The wreck of the S.S. Atlantic was an event that rocked the seafaring world for decades, the deadliest civilian ship disaster between 1870 and 1904.
The Harland and Wolff Company in Belfast, Ireland constructed the luxury liner in 1870. At 420 feet long and 3,707 tons, she was a formidable force in the water.
She was the second ship built for the revived White Star Line, which was being rebuilt by a new owner after having been forced into bankruptcy in 1867. The line is best know for its disastrous launching of the Titanic in 1912, but the S.S. Atlantic disaster was historic in its own time.
The S.S. Atlantic was making its 19th journey from Liverpool, England headed for the United States harbor of New York City. She was carrying 952 people, of whom 835 were passengers and the remaining were crewmembers.
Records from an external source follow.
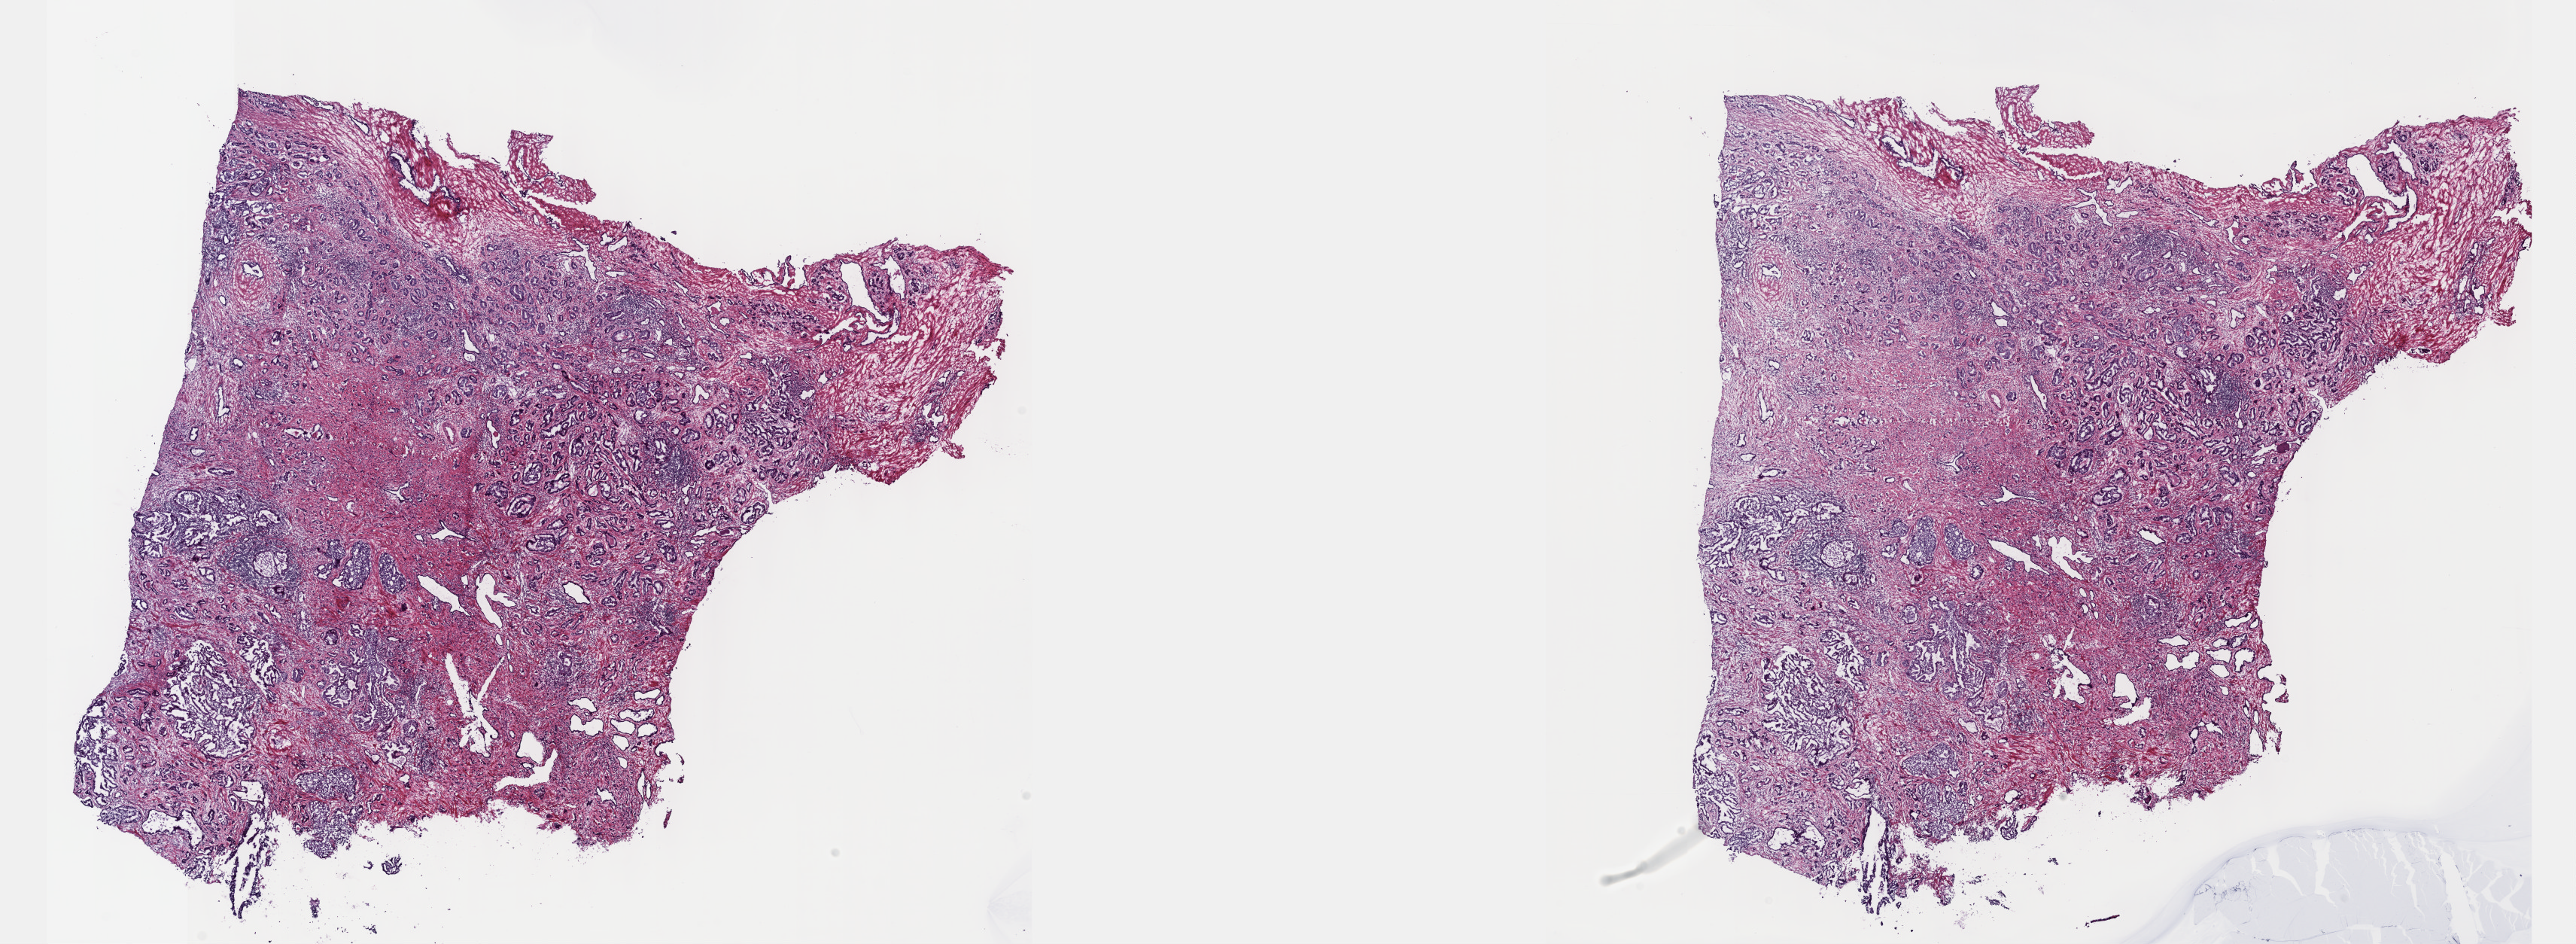
H&E whole-slide image — a low-resolution overview of the entire scanned area, about 27.7 x 10.1 mm, frozen section, sample: primary tumour, prostate. Patient: male, age at initial diagnosis 56 years. Gleason score: 8 (3+5). Pathologist review of this section (percent, as recorded): tumour cells 50%, tumour nuclei 82%, normal cells 1%, stromal cells 47%, necrosis 2%. Infiltration values recorded for this section: lymphocyte infiltration 12%, monocyte infiltration 1%, neutrophil infiltration 1%.
Diagnosis: Adenocarcinoma, NOS (prostate gland). Lymph nodes positive (case pathology): 0 of 12 examined.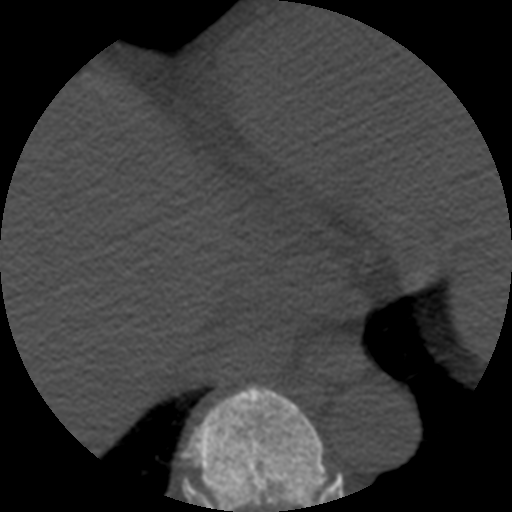
CT including the spine, one axial slice; position 303 of 508 along the scan axis; reconstruction kernel STANDARD; bone window (W 1800 / L 400 HU); 1.25 mm slice thickness; 512 × 512 image matrix. Patient age 57 years. From the clinical record (not read from this slice): primary cancer: prostate.
Annotated regions visible in this slice (semi-automatic segmentation, software-assisted and operator-edited):
- T8 vertebra: bounding box (x1, y1, x2, y2) in pixels: (183, 386, 328, 512)
- T9 vertebra: (323, 465, 326, 469)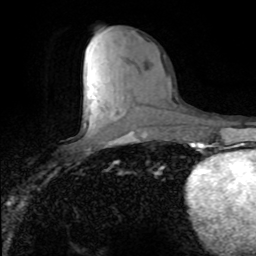
Breast MRI (dynamic contrast-enhanced), one axial slice. Position 36 of 80 along the scan axis. Cropped to one breast. Dynamic contrast-enhanced series, time point 2 of 8 at this slice position (early post-contrast). 1.5 T. TE 4.2 ms, TR 7.1 ms. 2 mm slice thickness. 256 × 256 image matrix. Female patient.
Outlined on this slice (semi-automatic segmentation, software-assisted and operator-edited):
- enhancing-tissue mask used for the functional tumour volume (all voxels passing the contrast-enhancement thresholds inside the analysis volume; usually the tumour): bounding box (x1, y1, x2, y2) in pixels: (89, 97, 91, 99)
As the ship approached North America, the captain and crew decided their current supply of coal would not carry them all the way to New York. They opted for a slight change of course, choosing to dock in Halifax, Nova Scotia and take on more fuel.
It was March 31st, and the ship was battling its way through a heavy storm. It was traveling at approximately 12 knots (22 km/hr) against the wind with very limited visibility. The captain and 3rd officer stayed on the bridge until about midnight, but didn’t realize at the time how close they were to the shore, or that the wind had driven them off course.
Instead of heading for Halifax Harbour, they were instead aiming for the shoreline approximately 12.5 miles to the west. The predicament became clear at about 2 a.m. on April 1, 1873, as the ship struck a rock lurking just below the surface of the water. Known as Marr’s Head, the rock is located about 50 meters from an island off the Novia Scotia coast.
The crew, most of whom survived, immediately tried to lower lifeboats into the water, but they were immediately washed away by the storm. Passengers, including 156 women and 189 children, died in huge numbers. Only one child, a boy named John Hindley, is known to have survived. Of the 952 people, only 390 survived, making it the worst loss of civilian life at sea until 1904, when the Norge crashed on the tiny islet of Rockall off the cost of the U.K.
In Nova Scotia, Reverend William ancient, an Anglican Clergyman stationed in the local area, spearheaded rescue efforts from shore.
Today, the S.S. Atlantic and her disastrous end are remembered by a historical museum in Nova Scotia. There is an interpretation center, a boardwalk along the coastline, a gazebo overlooking the site of the wreck, and a memorial to the victims.
A mass grave was created for the dead, and the boardwalk now passes near the site. There is also a small museum displaying many of the artifacts that have been salvaged from the wreckage over the years, along with interpretive panels commemorating the S.S. Atlantic and the victims of its wreck.